In a way Desert Fury was the Making Love of its time. Like Desert Fury, Making Love was designed largely in terms of female spectatorship. The clear speculation in 1982 was that the sight of two men physically intertwined might have the same voyeurist currency as that of the sight of two women. This in turn brings up the fact that lesbianism has always been regarded as well within the purview of the "gaze"—the eyes of men "legitimizing" what would otherwise be an "aberration." The same does not hold for men. The first words a homosexual hears indicative of his newly won pariah status are "What are you looking at?" The "you" emphasized in this rhetorical accusation serves to arrest through the sheer force of its own specification the notion that male voyeurism would even so much as conceive of a male object.
This voyeuristic threat plays no part in Desert Fury . Our views of both Hodiak and Lancaster are quite conventional in that whatever physical attractions
they may possess, their power and legitimacy as men are their true source of sexual fascination. Likewise for Wendell Corey as Johnny. He's simply the lynch-pin of the plot—the key to its mystery. As for his expression of desire, it's ever so carefully interwoven into the film's network of dramatic conflicts. In keeping with the "classical" cinema's tendency to ground desire within a force-field of point-of-view shots for purposes of spectator identification, Desert Fury is especially scrupulous about restricting Johnny's expressions of ardor toward Eddie to two-shots in which the men appear together. The only exception to this rule is the breakfast scene mentioned previously, where Johnny pleads to stay on with Eddie at no salary. The depth of Johnny's feelings are plain for all to see, but in the exchange of looks between Johnny, Eddie, and a silent, pensively smoking Paula, they are prevented from falling within the viewer's sightline. Paula, without speaking, dominates here. It is the regulation of her vision that dictates the mise-en-scène of emotions. Johnny nonetheless leaves his mark on the narrative on another level.

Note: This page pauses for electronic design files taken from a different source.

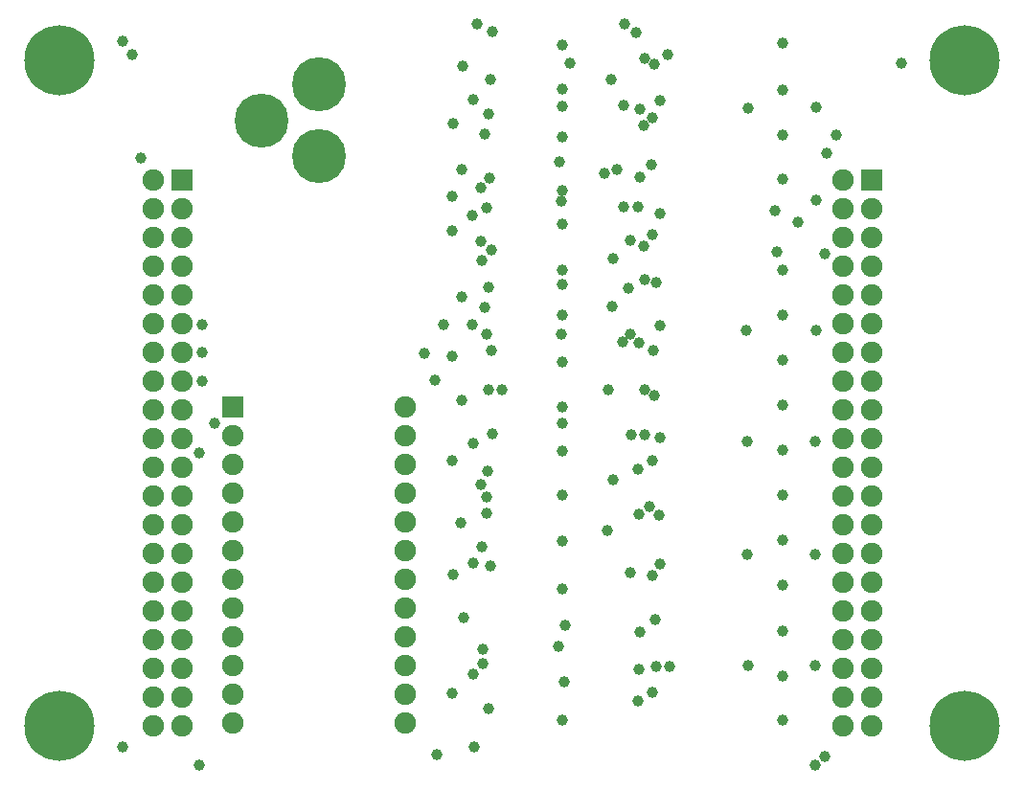
<source format=gbs>
G04*
G04 #@! TF.GenerationSoftware,Altium Limited,Altium Designer,24.2.2 (26)*
G04*
G04 Layer_Color=16711935*
%FSLAX25Y25*%
%MOIN*%
G70*
G04*
G04 #@! TF.SameCoordinates,5F3C5C40-F4FD-4A7E-B3CF-B0B929BE72FD*
G04*
G04*
G04 #@! TF.FilePolarity,Negative*
G04*
G01*
G75*
%ADD21C,0.07480*%
%ADD22C,0.18787*%
%ADD23R,0.07480X0.07480*%
%ADD24R,0.07480X0.07480*%
%ADD25C,0.24410*%
%ADD26C,0.03937*%
D21*
X292500Y190000D02*
D03*
Y110000D02*
D03*
Y120000D02*
D03*
X302500D02*
D03*
X292500Y180000D02*
D03*
X52500Y60000D02*
D03*
Y120000D02*
D03*
X62500Y170000D02*
D03*
X140400Y21000D02*
D03*
Y101000D02*
D03*
Y111000D02*
D03*
Y121000D02*
D03*
Y131000D02*
D03*
Y91000D02*
D03*
Y81000D02*
D03*
Y71000D02*
D03*
Y61000D02*
D03*
Y51000D02*
D03*
Y41000D02*
D03*
Y31000D02*
D03*
X80400Y21000D02*
D03*
Y31000D02*
D03*
Y41000D02*
D03*
Y51000D02*
D03*
Y61000D02*
D03*
Y71000D02*
D03*
Y81000D02*
D03*
Y91000D02*
D03*
Y121000D02*
D03*
Y111000D02*
D03*
Y101000D02*
D03*
X52500Y210000D02*
D03*
X62500Y200000D02*
D03*
X52500D02*
D03*
X62500Y190000D02*
D03*
X52500D02*
D03*
X62500Y180000D02*
D03*
X52500D02*
D03*
Y170000D02*
D03*
X62500Y160000D02*
D03*
X52500D02*
D03*
X62500Y150000D02*
D03*
X52500D02*
D03*
X62500Y140000D02*
D03*
X52500D02*
D03*
X62500Y130000D02*
D03*
X52500D02*
D03*
X62500Y120000D02*
D03*
Y110000D02*
D03*
X52500D02*
D03*
X62500Y100000D02*
D03*
X52500D02*
D03*
X62500Y90000D02*
D03*
X52500D02*
D03*
X62500Y80000D02*
D03*
X52500D02*
D03*
X62500Y70000D02*
D03*
X52500D02*
D03*
X62500Y60000D02*
D03*
Y50000D02*
D03*
X52500D02*
D03*
X62500Y40000D02*
D03*
X52500D02*
D03*
X62500Y30000D02*
D03*
X52500D02*
D03*
X292500Y210000D02*
D03*
X302500Y200000D02*
D03*
X292500D02*
D03*
X302500Y190000D02*
D03*
Y180000D02*
D03*
Y170000D02*
D03*
X292500D02*
D03*
X302500Y160000D02*
D03*
X292500D02*
D03*
X302500Y150000D02*
D03*
X292500D02*
D03*
X302500Y140000D02*
D03*
X292500D02*
D03*
X302500Y130000D02*
D03*
X292500D02*
D03*
X302500Y110000D02*
D03*
Y100000D02*
D03*
X292500D02*
D03*
X302500Y90000D02*
D03*
X292500D02*
D03*
X302500Y80000D02*
D03*
X292500D02*
D03*
X302500Y70000D02*
D03*
X292500D02*
D03*
X302500Y60000D02*
D03*
X292500D02*
D03*
X302500Y50000D02*
D03*
X292500D02*
D03*
X302500Y40000D02*
D03*
X292500D02*
D03*
X302500Y30000D02*
D03*
X292500D02*
D03*
Y20000D02*
D03*
X302500D02*
D03*
X52500D02*
D03*
X62500D02*
D03*
D22*
X90400Y230800D02*
D03*
X110400Y243300D02*
D03*
Y218300D02*
D03*
D23*
X80400Y131000D02*
D03*
D24*
X62500Y210000D02*
D03*
X302500D02*
D03*
D25*
X20000Y251900D02*
D03*
X335000D02*
D03*
Y20000D02*
D03*
X20000D02*
D03*
D26*
X271800Y257700D02*
D03*
X211100Y137162D02*
D03*
X223587D02*
D03*
X169400D02*
D03*
X174000D02*
D03*
X226874Y134996D02*
D03*
X194900Y194838D02*
D03*
Y241730D02*
D03*
Y131138D02*
D03*
X271700Y131900D02*
D03*
Y116000D02*
D03*
Y147400D02*
D03*
Y100500D02*
D03*
Y163100D02*
D03*
X194900Y115676D02*
D03*
X271700Y84800D02*
D03*
Y178700D02*
D03*
X277000Y195600D02*
D03*
X194900Y100400D02*
D03*
X271700Y69000D02*
D03*
X194900Y146907D02*
D03*
Y163000D02*
D03*
X271700Y53200D02*
D03*
X194900Y84600D02*
D03*
X271700Y210300D02*
D03*
Y37500D02*
D03*
X194900Y67876D02*
D03*
X271700Y225700D02*
D03*
Y22200D02*
D03*
X194900Y178700D02*
D03*
X271700Y241400D02*
D03*
X290347Y225700D02*
D03*
X194900Y22100D02*
D03*
X194906Y206558D02*
D03*
X194900Y225054D02*
D03*
X196000Y55038D02*
D03*
X195800Y35300D02*
D03*
X313100Y250900D02*
D03*
X194900Y257100D02*
D03*
X286400Y184500D02*
D03*
X269800Y185000D02*
D03*
X216200Y200649D02*
D03*
X194596Y202633D02*
D03*
X221300Y200649D02*
D03*
X168600Y200600D02*
D03*
X218841Y121400D02*
D03*
X156700Y31300D02*
D03*
X283400Y203200D02*
D03*
X229000Y159300D02*
D03*
X286300Y9600D02*
D03*
X164300Y12900D02*
D03*
X68800Y6299D02*
D03*
X283000Y6300D02*
D03*
X151300Y10000D02*
D03*
X74100Y125400D02*
D03*
X68800Y115000D02*
D03*
X69700Y140100D02*
D03*
Y150200D02*
D03*
Y159900D02*
D03*
X150500Y140600D02*
D03*
X147100Y149800D02*
D03*
X153500Y159800D02*
D03*
X164000Y38100D02*
D03*
X167400Y41800D02*
D03*
X164000Y76800D02*
D03*
Y118600D02*
D03*
X160300Y249900D02*
D03*
X159900Y213700D02*
D03*
X157000Y229900D02*
D03*
X156800Y204600D02*
D03*
X160100Y169400D02*
D03*
X156500Y192300D02*
D03*
X159800Y90900D02*
D03*
X160000Y133500D02*
D03*
X160500Y57900D02*
D03*
X156700Y148700D02*
D03*
Y112500D02*
D03*
X156900Y72800D02*
D03*
X283100Y41200D02*
D03*
X259500D02*
D03*
X283100Y79700D02*
D03*
X259300D02*
D03*
X283000Y119000D02*
D03*
X259300Y119193D02*
D03*
X283200Y157900D02*
D03*
X259100Y157700D02*
D03*
X269000Y199300D02*
D03*
X259600Y235100D02*
D03*
X283400Y235600D02*
D03*
X220700Y261500D02*
D03*
X216700Y264401D02*
D03*
X169200Y26000D02*
D03*
X221200Y28788D02*
D03*
X167176Y46624D02*
D03*
X227503Y40749D02*
D03*
X221500Y39700D02*
D03*
X226400Y31700D02*
D03*
X232400Y40900D02*
D03*
X221995Y52833D02*
D03*
X227152Y57141D02*
D03*
X193800Y47700D02*
D03*
X170000Y75700D02*
D03*
X218600Y73600D02*
D03*
X210500Y87946D02*
D03*
X166900Y82300D02*
D03*
X168600Y94100D02*
D03*
X221700Y93700D02*
D03*
X225200Y96600D02*
D03*
X228676Y93376D02*
D03*
X168800Y99900D02*
D03*
X212600Y105800D02*
D03*
X166800Y104100D02*
D03*
X169000Y108800D02*
D03*
X221300Y109300D02*
D03*
X170600Y121700D02*
D03*
X195100Y125500D02*
D03*
X223600Y121400D02*
D03*
X170300Y150800D02*
D03*
X216000Y153738D02*
D03*
X221500Y153300D02*
D03*
X168800Y156400D02*
D03*
X226600Y150800D02*
D03*
X218800Y156600D02*
D03*
X194800D02*
D03*
X194900Y173809D02*
D03*
X212200Y166100D02*
D03*
X168000Y165700D02*
D03*
X218000Y172400D02*
D03*
X169200Y172900D02*
D03*
X223700Y175400D02*
D03*
X227493Y174346D02*
D03*
X212800Y182700D02*
D03*
X167100Y182200D02*
D03*
X194100Y216462D02*
D03*
X209500Y212362D02*
D03*
X170200Y185900D02*
D03*
X223339Y187177D02*
D03*
X166800Y188800D02*
D03*
X218800Y189200D02*
D03*
X225992Y215412D02*
D03*
X226400Y191000D02*
D03*
X163700Y197700D02*
D03*
X169800Y210700D02*
D03*
X166600Y207400D02*
D03*
X163800Y159700D02*
D03*
X164000Y238200D02*
D03*
X214100Y213647D02*
D03*
X222048Y211148D02*
D03*
X216300Y236005D02*
D03*
X195000Y235676D02*
D03*
X169233Y233246D02*
D03*
X168000Y226100D02*
D03*
X223400Y229200D02*
D03*
X221843Y234900D02*
D03*
X226400Y231800D02*
D03*
X170000Y245100D02*
D03*
X211900D02*
D03*
X165200Y264401D02*
D03*
X170800Y261800D02*
D03*
X197700Y250838D02*
D03*
X223600Y252400D02*
D03*
X226932Y250302D02*
D03*
X226400Y72600D02*
D03*
Y112500D02*
D03*
X42100Y12900D02*
D03*
X229000Y237800D02*
D03*
X287000Y219400D02*
D03*
X48300Y217900D02*
D03*
X45400Y253800D02*
D03*
X41900Y258500D02*
D03*
X231600Y253753D02*
D03*
X229100Y198400D02*
D03*
X228900Y120500D02*
D03*
X229000Y76500D02*
D03*
M02*

</source>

It is Johnny who controls Eddie. He "created" him (as Eddie's climactic confession makes clear) and introduced him to a life of crime. It was Johnny who drove Eddie to kill his wife. "I'm Eddie Bendix!" he declares moments before his death. And even after death Johnny looms across the action—his final speech is repeated on the sound track as Eddie races after Paula in his car, crashing it into the Chuckawalla bridge.
"They never fixed it," Paula says to Tom, referring to the bridge's railings, shattered in the wake of the first accident and gaping open at the moment of the second. She could, of course, be referring just as well to a sociosexual schema that allows the likes of an Eddie or a Johnny. "They will [fix it] one day," says Tom, reassuring her. But forty years later, nothing about Desert Fury , or the culture that spawned it, has been "fixed."